§ WHAT THIS TASK INVOLVES:
From the listing below, pull out the lines that hold "shown".

§ SUPPLIED INFORMATION:
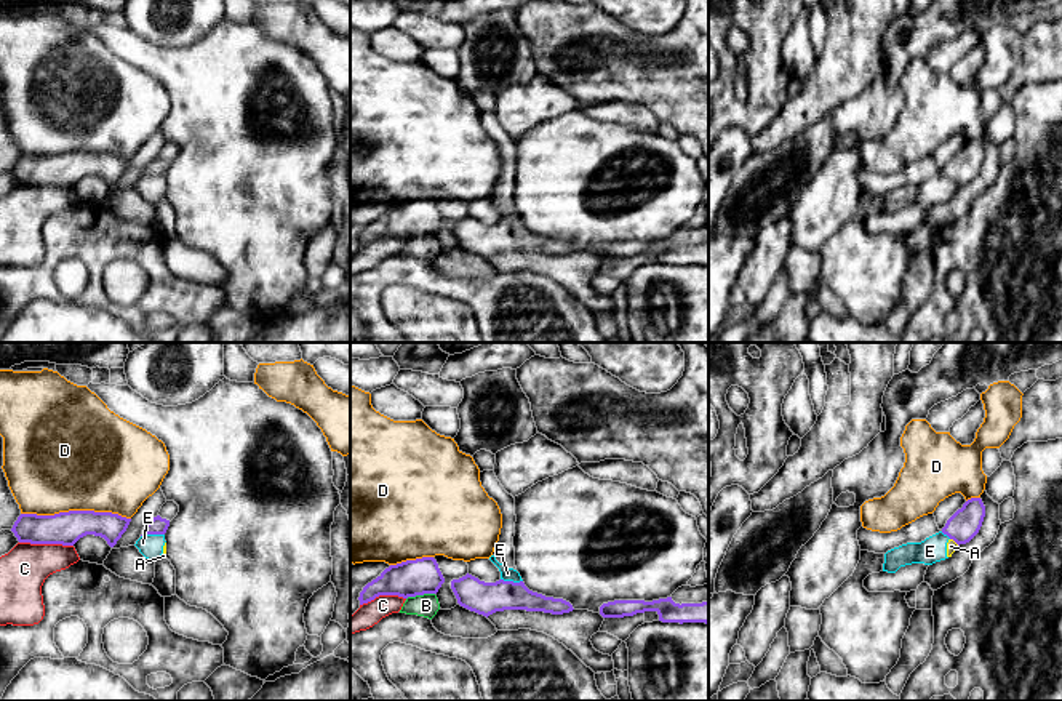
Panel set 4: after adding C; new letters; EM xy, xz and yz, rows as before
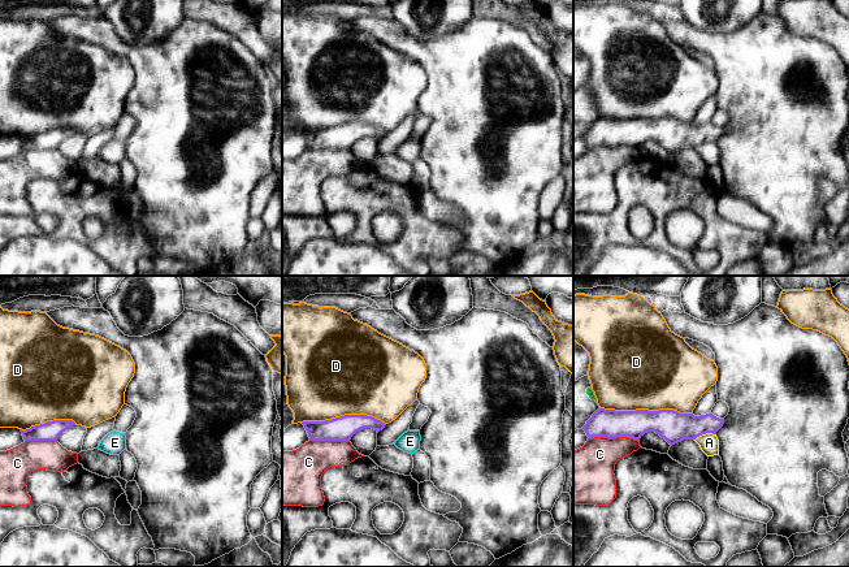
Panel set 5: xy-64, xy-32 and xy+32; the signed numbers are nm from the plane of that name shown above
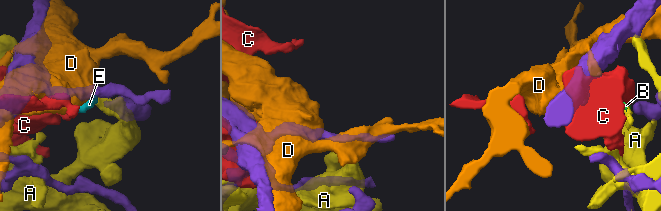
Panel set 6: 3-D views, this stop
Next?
A: yz | 160/50 nm | another cell
B: xz | 180/120 nm | another cell
C: xy | 170/240 nm | another cell
D: xy | 170/500 nm | another cell
E: xy | 90/120 nm | another cell
Same cell: none of these

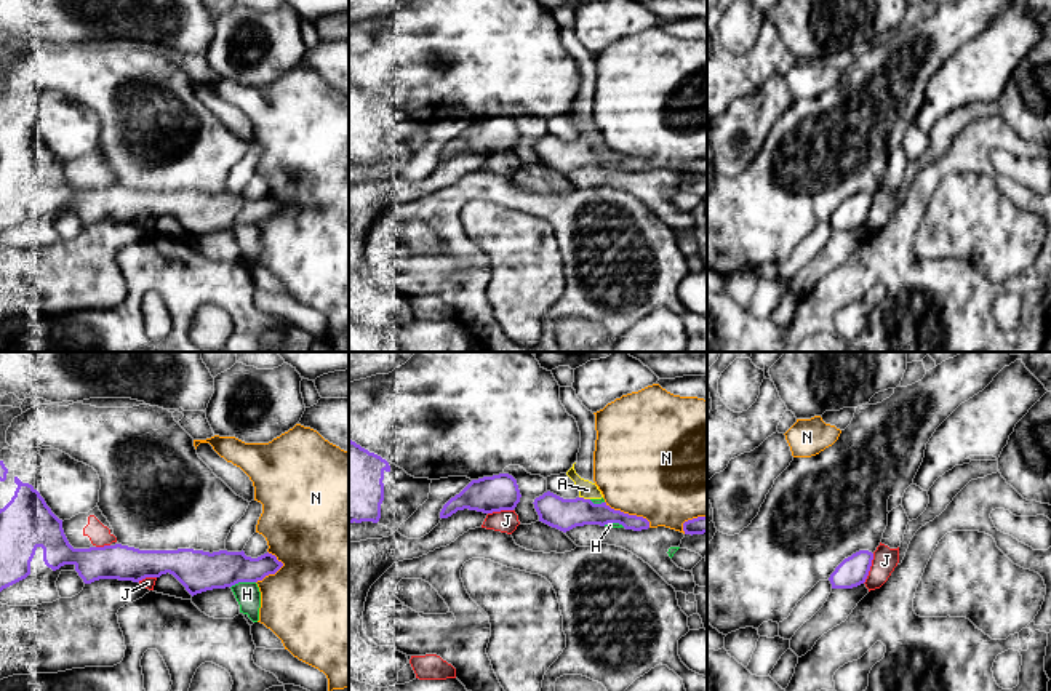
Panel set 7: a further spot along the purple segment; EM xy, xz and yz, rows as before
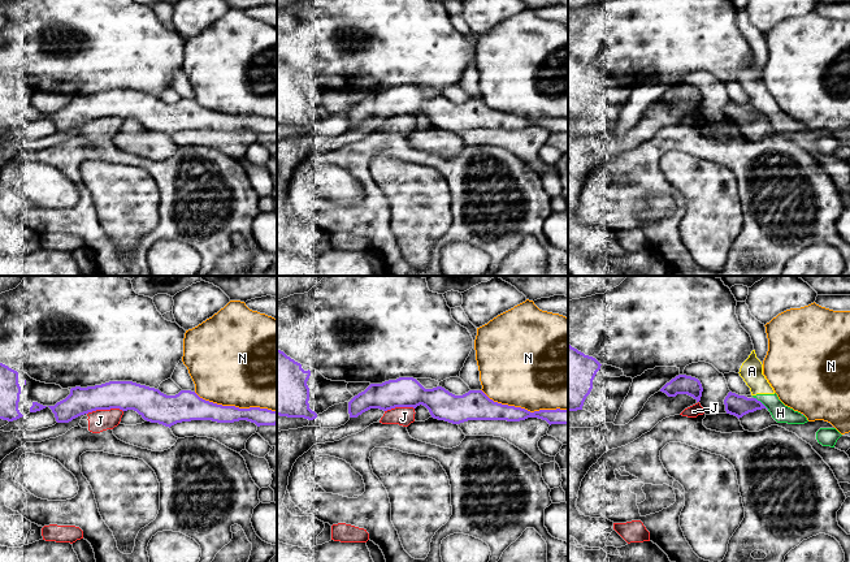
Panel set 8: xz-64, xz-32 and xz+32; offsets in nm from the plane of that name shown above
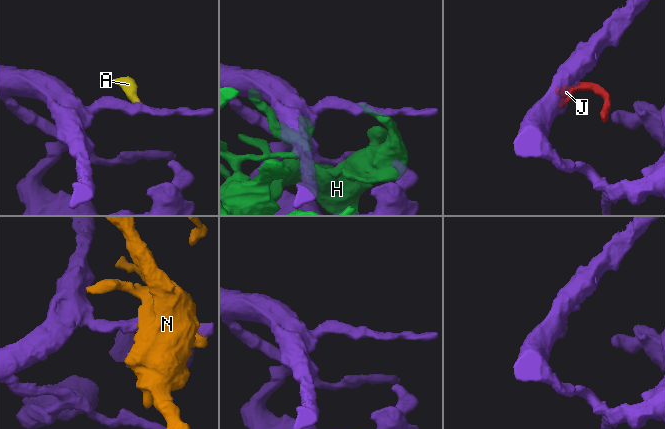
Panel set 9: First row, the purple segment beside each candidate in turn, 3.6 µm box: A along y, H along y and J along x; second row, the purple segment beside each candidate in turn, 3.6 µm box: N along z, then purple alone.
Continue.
A: xz | 160/90 nm | another cell
H: xy | 200/120 nm | another cell
J: yz | 150/120 nm | another cell
N: xz | 140/480 nm | another cell
Same cell: none of these

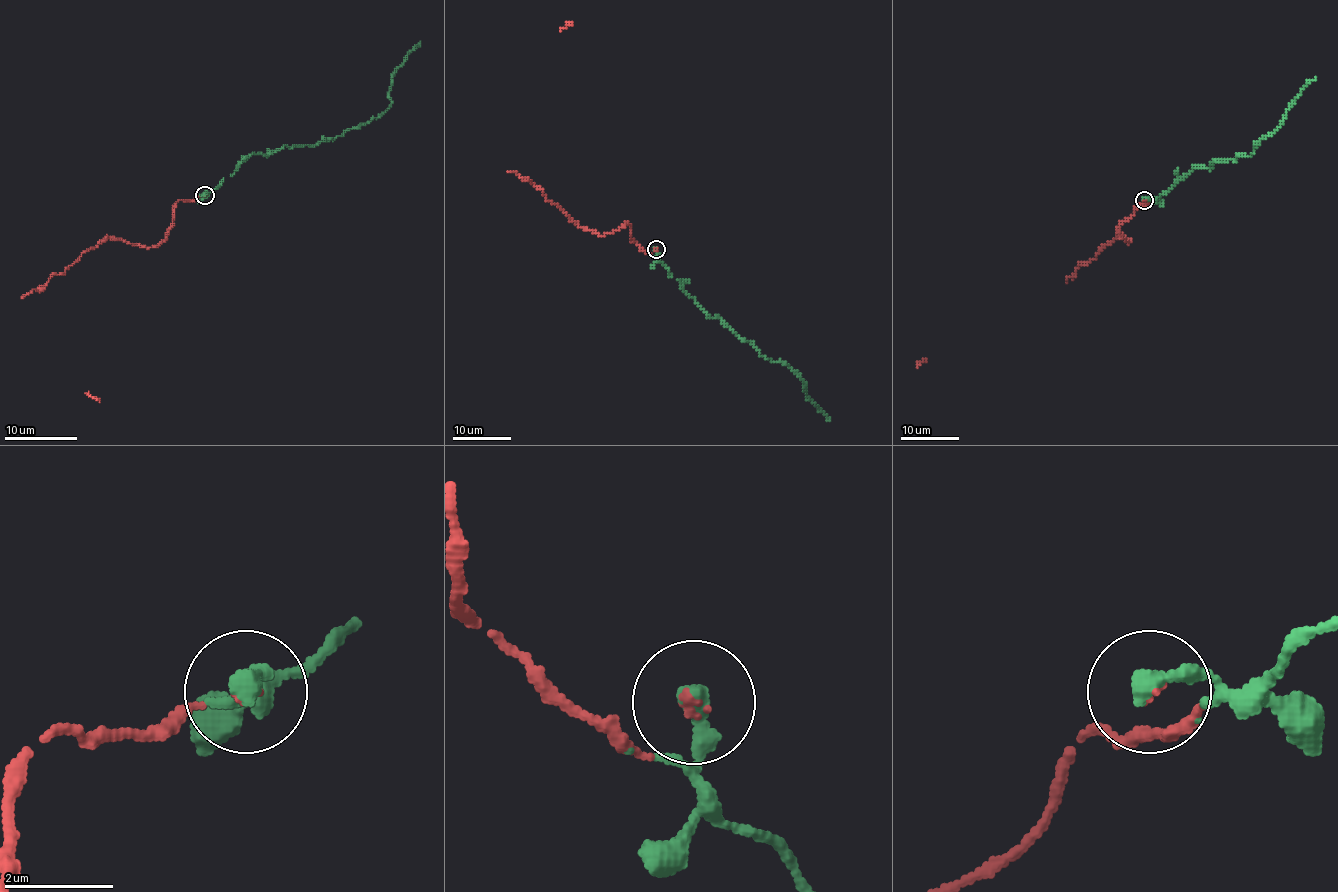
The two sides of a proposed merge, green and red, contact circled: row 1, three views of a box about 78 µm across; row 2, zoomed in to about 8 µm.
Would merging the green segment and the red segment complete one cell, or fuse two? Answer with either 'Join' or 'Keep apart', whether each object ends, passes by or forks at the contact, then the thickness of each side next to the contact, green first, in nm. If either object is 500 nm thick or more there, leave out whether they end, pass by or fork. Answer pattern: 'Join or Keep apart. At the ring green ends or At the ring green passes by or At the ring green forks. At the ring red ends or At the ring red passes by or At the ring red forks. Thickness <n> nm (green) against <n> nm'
Join. At the ring green ends. At the ring red ends. Thickness 440 nm (green) against 90 nm

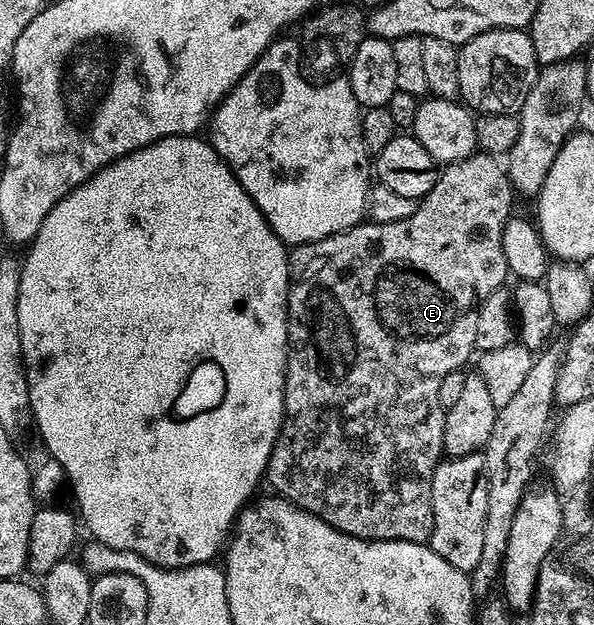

§ TASK RESULT:
Panel set 5: xy-64, xy-32 and xy+32; the signed numbers are nm from the plane of that name shown above
Panel set 8: xz-64, xz-32 and xz+32; offsets in nm from the plane of that name shown above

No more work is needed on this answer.